#### Problem to work on:
Working through the lines below, return each one that holds "pendant".
===
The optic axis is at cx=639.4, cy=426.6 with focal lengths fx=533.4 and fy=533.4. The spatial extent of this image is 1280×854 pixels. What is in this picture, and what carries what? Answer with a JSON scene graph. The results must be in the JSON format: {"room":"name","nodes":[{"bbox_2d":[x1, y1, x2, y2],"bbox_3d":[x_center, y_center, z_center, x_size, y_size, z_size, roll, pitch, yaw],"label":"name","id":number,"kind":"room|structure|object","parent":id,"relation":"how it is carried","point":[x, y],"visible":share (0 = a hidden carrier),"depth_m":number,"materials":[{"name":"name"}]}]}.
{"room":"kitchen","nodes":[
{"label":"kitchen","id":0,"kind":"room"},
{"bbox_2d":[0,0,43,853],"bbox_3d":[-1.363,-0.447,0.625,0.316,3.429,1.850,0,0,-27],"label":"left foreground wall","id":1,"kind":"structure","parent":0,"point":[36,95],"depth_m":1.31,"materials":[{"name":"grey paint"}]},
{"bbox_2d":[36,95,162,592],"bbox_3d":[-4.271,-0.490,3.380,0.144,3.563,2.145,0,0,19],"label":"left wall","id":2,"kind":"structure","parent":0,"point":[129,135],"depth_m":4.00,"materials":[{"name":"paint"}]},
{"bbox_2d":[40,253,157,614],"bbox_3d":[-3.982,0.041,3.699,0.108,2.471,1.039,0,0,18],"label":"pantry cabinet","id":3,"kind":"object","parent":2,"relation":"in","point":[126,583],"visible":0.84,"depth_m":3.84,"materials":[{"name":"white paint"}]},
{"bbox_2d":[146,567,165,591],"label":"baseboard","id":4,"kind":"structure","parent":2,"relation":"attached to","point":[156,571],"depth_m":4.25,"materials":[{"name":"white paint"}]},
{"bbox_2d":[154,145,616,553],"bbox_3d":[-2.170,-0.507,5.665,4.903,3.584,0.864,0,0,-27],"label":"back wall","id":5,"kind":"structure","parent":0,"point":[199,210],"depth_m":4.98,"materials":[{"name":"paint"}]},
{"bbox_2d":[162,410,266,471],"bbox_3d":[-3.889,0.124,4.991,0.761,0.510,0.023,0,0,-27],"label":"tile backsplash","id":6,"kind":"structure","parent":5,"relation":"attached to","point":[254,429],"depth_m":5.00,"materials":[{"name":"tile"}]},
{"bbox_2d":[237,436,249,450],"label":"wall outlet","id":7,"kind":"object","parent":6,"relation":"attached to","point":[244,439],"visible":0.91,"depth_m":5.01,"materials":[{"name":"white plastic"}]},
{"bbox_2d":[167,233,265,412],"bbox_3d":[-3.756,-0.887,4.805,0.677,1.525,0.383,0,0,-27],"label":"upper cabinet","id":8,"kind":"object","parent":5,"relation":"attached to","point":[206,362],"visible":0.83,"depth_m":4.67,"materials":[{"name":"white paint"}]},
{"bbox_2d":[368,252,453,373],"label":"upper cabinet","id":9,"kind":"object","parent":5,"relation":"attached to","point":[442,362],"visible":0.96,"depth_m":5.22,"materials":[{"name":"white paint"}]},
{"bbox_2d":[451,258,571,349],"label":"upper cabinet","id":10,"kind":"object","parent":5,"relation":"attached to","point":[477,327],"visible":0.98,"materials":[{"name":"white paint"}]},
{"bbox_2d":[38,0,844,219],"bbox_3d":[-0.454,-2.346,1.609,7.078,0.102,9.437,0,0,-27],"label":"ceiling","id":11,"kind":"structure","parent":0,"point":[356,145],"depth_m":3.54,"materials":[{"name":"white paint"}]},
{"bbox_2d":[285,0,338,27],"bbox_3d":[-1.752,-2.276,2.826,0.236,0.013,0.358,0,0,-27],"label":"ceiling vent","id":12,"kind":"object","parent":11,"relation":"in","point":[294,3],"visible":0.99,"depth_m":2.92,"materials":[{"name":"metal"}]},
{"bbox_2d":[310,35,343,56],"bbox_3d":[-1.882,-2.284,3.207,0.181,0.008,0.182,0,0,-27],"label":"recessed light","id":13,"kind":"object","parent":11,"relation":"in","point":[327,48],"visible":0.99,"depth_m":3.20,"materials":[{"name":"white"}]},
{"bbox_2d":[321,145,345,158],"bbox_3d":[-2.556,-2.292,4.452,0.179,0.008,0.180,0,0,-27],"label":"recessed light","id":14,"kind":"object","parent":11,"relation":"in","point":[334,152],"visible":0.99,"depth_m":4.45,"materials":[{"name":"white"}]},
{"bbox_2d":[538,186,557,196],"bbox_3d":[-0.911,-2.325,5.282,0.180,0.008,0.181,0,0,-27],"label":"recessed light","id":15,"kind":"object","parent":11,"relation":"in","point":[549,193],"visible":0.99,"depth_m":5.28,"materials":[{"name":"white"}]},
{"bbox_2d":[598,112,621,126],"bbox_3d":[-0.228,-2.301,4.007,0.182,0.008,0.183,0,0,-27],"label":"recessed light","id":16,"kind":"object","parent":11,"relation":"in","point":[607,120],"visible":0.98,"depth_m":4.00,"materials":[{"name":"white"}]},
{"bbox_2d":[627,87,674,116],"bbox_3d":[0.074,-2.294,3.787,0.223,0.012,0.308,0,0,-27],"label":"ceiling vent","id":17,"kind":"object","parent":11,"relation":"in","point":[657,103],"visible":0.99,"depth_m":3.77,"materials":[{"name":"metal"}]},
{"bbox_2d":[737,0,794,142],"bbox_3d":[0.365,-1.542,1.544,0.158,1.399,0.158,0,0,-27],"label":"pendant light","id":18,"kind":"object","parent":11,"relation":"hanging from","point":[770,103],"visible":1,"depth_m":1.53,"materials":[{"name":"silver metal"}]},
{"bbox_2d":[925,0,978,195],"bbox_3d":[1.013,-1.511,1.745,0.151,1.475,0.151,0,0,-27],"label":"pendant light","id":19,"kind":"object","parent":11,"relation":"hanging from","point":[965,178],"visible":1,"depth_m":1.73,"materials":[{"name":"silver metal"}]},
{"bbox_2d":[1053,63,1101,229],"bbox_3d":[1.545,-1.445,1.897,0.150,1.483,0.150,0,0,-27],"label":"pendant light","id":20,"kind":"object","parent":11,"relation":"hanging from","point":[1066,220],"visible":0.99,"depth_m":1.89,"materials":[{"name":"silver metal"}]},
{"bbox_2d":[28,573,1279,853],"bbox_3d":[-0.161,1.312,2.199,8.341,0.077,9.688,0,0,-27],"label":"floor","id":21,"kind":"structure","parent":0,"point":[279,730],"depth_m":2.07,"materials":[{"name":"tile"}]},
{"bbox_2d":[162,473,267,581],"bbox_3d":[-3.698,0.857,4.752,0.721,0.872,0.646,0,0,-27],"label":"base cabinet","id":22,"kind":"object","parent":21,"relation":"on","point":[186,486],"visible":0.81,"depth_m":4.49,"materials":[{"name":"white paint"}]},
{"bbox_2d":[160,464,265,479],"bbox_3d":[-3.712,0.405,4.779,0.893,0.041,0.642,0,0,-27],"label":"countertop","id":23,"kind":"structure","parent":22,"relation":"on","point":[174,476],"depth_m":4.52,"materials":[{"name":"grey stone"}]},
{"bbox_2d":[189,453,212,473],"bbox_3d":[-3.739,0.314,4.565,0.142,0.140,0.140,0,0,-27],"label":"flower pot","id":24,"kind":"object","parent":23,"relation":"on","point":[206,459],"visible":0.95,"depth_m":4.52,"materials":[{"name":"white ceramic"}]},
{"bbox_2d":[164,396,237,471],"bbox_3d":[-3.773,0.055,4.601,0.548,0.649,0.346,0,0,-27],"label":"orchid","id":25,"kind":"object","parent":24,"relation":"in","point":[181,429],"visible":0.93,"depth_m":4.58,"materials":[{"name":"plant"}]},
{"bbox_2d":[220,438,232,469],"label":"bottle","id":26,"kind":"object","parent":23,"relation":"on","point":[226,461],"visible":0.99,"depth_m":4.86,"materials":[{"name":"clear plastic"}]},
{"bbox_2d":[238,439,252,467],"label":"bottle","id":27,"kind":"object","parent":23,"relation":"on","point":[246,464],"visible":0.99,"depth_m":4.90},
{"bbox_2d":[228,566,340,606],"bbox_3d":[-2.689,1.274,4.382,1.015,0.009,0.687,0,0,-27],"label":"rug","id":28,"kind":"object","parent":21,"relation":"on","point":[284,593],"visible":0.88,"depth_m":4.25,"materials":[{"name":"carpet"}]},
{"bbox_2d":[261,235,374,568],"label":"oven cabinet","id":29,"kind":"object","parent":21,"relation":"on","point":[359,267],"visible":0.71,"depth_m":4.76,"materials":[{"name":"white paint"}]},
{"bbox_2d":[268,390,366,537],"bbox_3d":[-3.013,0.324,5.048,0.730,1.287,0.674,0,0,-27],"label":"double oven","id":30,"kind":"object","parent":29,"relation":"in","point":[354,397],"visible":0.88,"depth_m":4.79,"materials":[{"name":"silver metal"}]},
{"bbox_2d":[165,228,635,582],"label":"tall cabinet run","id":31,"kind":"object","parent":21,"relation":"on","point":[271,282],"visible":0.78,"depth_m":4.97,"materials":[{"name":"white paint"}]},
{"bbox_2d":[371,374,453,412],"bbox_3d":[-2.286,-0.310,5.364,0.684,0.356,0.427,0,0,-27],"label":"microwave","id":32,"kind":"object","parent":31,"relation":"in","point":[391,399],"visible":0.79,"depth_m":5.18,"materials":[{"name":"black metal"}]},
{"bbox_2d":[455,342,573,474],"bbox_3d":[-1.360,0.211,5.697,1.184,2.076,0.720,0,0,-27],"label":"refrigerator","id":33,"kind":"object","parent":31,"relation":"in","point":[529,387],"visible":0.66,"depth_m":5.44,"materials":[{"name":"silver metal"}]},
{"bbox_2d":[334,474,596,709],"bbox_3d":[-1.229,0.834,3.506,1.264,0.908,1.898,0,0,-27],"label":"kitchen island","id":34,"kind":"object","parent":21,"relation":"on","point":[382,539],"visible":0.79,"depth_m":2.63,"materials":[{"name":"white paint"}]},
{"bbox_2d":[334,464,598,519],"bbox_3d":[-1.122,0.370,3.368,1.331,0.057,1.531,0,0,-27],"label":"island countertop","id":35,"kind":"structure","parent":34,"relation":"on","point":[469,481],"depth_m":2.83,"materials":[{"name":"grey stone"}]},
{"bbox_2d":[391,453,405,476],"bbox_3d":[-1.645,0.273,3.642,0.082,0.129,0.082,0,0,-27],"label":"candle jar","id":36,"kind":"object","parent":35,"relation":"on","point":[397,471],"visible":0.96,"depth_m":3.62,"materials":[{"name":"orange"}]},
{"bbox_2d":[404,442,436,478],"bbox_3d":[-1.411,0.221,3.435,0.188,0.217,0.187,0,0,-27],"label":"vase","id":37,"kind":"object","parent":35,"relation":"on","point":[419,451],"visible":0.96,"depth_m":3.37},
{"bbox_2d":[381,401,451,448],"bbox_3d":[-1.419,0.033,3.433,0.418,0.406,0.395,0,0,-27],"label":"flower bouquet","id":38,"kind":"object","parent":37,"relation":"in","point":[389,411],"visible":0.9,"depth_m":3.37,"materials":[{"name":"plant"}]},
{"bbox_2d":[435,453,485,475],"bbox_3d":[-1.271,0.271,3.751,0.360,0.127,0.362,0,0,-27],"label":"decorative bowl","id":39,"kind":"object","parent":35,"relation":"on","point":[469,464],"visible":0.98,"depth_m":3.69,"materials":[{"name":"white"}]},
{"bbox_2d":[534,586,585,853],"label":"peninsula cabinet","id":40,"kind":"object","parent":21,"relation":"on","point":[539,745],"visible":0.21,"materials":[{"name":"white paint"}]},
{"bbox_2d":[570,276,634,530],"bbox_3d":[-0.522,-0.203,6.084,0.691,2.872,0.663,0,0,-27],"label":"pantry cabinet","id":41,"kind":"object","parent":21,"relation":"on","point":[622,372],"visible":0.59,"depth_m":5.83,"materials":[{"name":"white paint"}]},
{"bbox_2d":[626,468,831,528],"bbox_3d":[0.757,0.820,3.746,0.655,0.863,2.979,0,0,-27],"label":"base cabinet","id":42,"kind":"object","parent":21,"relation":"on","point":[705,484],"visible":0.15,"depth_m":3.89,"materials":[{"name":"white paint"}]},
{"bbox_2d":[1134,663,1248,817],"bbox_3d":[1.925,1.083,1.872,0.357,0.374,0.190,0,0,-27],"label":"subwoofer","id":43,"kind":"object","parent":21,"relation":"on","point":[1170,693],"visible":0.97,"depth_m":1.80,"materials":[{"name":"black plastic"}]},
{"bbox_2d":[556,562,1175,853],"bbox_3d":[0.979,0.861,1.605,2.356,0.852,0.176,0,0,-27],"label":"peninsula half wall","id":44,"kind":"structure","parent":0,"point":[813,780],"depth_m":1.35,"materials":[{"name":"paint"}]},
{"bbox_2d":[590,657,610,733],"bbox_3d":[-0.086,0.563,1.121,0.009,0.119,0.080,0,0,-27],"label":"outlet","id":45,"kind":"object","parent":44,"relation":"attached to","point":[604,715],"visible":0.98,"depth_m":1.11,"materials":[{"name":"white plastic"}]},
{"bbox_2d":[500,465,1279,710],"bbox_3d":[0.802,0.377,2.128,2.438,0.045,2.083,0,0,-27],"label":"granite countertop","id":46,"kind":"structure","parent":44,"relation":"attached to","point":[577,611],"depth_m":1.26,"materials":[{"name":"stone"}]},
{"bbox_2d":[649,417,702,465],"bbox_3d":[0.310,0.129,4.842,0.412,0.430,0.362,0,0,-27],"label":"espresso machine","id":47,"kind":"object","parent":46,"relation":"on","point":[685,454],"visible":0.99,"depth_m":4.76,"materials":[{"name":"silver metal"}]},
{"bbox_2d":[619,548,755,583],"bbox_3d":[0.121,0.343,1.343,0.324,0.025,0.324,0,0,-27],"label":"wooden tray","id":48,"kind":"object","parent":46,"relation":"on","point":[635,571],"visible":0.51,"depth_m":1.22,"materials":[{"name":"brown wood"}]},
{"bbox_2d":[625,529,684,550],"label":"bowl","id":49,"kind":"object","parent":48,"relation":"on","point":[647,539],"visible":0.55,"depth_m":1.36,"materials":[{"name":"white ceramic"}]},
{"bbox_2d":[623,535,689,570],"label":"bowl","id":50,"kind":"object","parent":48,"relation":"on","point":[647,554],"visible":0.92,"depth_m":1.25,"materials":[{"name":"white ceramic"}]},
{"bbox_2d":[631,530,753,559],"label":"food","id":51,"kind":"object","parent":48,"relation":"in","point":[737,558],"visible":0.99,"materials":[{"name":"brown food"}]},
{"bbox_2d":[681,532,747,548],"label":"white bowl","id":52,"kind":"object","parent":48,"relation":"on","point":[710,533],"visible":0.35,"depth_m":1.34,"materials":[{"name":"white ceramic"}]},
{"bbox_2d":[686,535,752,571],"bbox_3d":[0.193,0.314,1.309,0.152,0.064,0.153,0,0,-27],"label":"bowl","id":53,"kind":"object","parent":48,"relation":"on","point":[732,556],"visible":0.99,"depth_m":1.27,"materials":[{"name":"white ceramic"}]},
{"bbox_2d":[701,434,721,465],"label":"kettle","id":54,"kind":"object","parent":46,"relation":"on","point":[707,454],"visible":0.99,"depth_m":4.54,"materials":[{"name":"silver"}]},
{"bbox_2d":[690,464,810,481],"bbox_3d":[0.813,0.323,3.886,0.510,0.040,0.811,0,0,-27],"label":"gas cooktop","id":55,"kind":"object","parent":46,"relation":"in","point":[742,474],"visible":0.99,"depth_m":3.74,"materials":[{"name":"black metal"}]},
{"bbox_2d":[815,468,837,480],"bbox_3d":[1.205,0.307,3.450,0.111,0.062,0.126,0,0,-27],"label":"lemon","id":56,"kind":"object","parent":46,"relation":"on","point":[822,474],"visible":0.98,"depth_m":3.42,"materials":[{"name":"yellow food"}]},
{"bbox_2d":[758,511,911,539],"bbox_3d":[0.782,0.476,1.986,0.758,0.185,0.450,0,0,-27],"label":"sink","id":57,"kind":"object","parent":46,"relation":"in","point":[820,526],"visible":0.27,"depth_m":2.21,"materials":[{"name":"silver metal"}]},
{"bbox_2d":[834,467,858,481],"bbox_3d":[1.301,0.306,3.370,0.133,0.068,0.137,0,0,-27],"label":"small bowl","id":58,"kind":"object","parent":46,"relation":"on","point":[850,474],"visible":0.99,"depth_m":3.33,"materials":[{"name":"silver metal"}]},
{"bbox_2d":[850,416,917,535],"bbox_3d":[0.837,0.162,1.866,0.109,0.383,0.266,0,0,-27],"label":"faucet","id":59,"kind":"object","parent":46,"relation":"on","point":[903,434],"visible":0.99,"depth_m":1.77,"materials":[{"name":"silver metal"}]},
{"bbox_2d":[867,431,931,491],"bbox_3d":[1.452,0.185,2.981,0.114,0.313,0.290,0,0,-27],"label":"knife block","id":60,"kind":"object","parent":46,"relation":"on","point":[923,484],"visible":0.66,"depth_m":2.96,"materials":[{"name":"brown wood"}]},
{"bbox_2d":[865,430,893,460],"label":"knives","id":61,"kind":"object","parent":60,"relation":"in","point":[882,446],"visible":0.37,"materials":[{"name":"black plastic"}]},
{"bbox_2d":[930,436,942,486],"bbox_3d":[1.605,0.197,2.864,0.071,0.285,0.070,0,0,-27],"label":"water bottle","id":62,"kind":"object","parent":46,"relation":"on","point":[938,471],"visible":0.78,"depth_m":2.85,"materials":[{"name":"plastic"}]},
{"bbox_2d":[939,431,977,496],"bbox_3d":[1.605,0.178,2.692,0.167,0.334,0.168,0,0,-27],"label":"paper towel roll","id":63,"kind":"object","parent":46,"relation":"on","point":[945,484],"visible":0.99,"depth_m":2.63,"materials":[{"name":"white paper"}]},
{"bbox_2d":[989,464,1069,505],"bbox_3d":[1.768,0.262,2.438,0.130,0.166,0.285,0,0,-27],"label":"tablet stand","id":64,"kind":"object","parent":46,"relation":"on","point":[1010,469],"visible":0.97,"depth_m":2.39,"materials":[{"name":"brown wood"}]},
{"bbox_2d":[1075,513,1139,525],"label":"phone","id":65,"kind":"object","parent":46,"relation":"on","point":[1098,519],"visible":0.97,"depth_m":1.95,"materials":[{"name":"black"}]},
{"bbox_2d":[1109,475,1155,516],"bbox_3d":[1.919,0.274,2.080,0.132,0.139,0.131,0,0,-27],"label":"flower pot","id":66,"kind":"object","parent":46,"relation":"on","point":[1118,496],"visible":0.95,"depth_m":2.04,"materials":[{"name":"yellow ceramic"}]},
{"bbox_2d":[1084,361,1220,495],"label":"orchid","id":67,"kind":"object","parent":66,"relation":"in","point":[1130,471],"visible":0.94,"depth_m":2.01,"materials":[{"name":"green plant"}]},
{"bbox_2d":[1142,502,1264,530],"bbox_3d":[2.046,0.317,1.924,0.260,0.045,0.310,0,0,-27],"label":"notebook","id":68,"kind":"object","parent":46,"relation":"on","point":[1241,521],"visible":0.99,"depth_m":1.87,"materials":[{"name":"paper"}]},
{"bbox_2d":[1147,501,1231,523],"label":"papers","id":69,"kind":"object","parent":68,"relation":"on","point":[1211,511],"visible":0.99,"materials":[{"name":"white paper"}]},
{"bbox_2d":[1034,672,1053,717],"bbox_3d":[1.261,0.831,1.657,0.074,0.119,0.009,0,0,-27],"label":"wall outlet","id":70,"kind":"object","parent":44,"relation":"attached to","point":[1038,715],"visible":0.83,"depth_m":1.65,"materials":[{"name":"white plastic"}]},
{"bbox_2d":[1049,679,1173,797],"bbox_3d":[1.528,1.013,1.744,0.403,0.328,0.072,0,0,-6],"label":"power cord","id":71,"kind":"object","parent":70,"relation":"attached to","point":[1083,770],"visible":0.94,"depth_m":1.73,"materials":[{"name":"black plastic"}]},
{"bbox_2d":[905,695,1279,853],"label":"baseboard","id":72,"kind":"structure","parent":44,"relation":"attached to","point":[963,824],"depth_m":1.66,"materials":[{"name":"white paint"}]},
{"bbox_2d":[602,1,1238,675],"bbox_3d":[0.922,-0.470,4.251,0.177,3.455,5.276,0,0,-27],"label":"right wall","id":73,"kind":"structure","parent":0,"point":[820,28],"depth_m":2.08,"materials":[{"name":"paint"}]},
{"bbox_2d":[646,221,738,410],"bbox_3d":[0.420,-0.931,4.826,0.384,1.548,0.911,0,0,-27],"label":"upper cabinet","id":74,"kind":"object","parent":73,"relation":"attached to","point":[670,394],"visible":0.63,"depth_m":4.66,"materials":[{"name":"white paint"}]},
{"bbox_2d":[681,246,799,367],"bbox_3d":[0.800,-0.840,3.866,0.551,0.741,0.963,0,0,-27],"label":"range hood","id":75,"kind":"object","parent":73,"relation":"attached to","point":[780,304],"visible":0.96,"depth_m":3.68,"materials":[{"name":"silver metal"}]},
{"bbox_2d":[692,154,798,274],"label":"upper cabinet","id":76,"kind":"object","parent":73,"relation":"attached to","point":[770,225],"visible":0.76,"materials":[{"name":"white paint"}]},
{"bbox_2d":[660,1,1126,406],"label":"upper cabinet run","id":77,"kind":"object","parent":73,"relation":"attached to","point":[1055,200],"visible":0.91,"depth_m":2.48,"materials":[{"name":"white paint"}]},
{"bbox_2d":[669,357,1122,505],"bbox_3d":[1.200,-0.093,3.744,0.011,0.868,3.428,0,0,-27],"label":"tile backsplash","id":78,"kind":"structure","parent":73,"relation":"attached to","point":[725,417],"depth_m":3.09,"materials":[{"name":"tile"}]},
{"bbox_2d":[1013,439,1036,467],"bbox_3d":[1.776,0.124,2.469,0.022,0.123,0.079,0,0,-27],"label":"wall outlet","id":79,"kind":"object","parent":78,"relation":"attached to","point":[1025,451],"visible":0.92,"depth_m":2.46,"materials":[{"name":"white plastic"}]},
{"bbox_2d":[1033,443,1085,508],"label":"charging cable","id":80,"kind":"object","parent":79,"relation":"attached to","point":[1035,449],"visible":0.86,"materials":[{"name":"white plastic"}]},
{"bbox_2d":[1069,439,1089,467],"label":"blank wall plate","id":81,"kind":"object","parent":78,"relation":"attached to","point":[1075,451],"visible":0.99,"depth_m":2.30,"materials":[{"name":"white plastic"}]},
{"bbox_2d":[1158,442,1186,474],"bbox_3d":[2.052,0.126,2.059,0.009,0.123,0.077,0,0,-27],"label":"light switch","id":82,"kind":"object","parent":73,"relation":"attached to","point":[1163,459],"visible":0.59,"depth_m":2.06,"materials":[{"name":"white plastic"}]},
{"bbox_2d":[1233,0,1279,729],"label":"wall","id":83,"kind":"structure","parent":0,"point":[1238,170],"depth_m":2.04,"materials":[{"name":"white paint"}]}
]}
===
#### Answer space:
{"bbox_2d":[737,0,794,142],"bbox_3d":[0.365,-1.542,1.544,0.158,1.399,0.158,0,0,-27],"label":"pendant light","id":18,"kind":"object","parent":11,"relation":"hanging from","point":[770,103],"visible":1,"depth_m":1.53,"materials":[{"name":"silver metal"}]},
{"bbox_2d":[925,0,978,195],"bbox_3d":[1.013,-1.511,1.745,0.151,1.475,0.151,0,0,-27],"label":"pendant light","id":19,"kind":"object","parent":11,"relation":"hanging from","point":[965,178],"visible":1,"depth_m":1.73,"materials":[{"name":"silver metal"}]},
{"bbox_2d":[1053,63,1101,229],"bbox_3d":[1.545,-1.445,1.897,0.150,1.483,0.150,0,0,-27],"label":"pendant light","id":20,"kind":"object","parent":11,"relation":"hanging from","point":[1066,220],"visible":0.99,"depth_m":1.89,"materials":[{"name":"silver metal"}]},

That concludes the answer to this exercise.